Dales Park wants greener subsidies


13 December 2001



Dales Park wants greener subsidies

By FWi staff

A NATIONAL park authority is asking the government for more farm subsidy money to be directed towards environmentally-friendly practices.

The Yorkshire Dales National Park Authority wants subsidies to support activities such as organic farming, which it says support conservation of the land.

In its submission to Sir Don Currys food and farming policy commission, the authority says production-based subsidies have failed the environment.

They have helped push farmers into more intensive use of grassland and the greater use of fertilisers, it says.

This has done little to protect or improve the environment of the national park, the authority has told the policy commission.

The authority has called for farmers who take a “holistic” approach to their holdings to be rewarded.

It says farmers who invest in woodlands, improve wildlife habitats or provide access to the countryside should receive a greater share of farm subsidies.

“Foot-and-mouth disease has made everyone stop and think about how we farm the countryside,” authority chief executive David Butterworth said.

“If the government adopts this thinking we will see more of the 3.1 billion a year in subsidies going to Dales farmers to deliver conservation improvements.”

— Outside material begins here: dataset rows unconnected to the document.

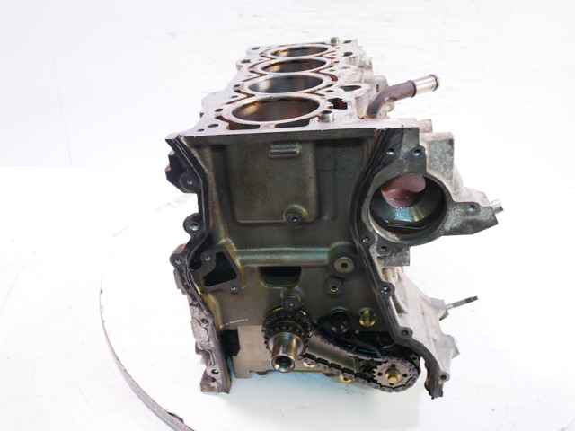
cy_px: 216
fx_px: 498
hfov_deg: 60.0
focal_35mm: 30
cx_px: 288
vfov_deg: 46.8
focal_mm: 15
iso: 1250
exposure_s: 1/60
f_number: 3.8
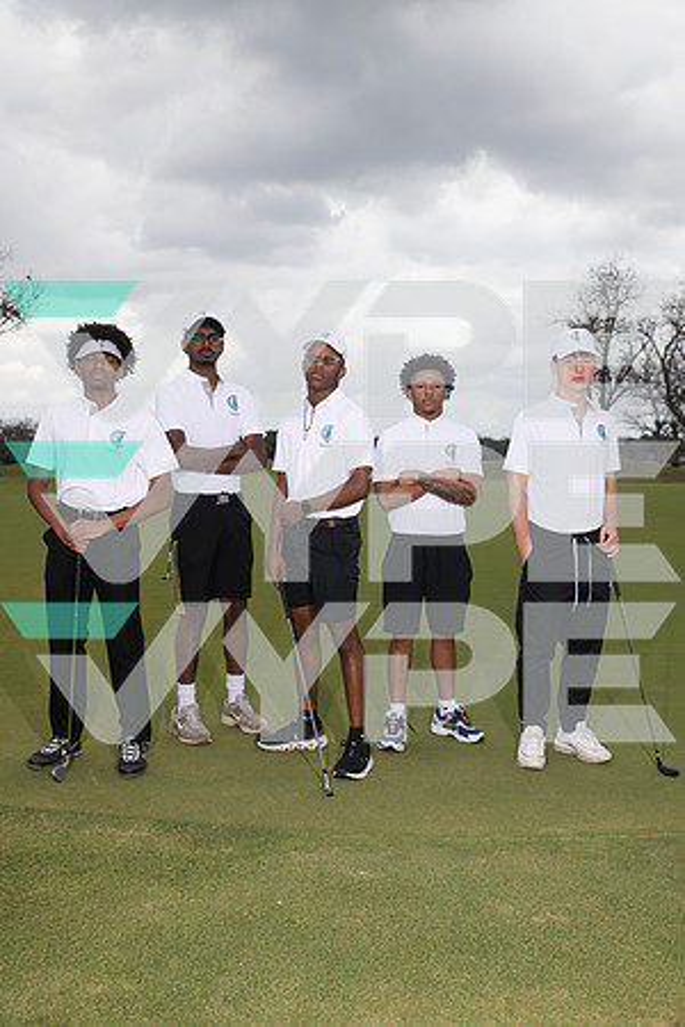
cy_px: 514
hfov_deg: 35.1
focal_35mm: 38
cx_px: 342
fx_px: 1084
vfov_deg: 50.7
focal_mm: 38
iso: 100
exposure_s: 1/320
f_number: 6.3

“Those who are farming in a less intensive way, and who invest in the landscape of the national park, should be encouraged and rewarded.

“It is the public that pay the subsidies and, more than ever, they want that money used to improve the rural environment rather than destroy it.”

He points out that the economic value of the national parks landscape is far greater than the value of farm produce because of the tourists it attracts.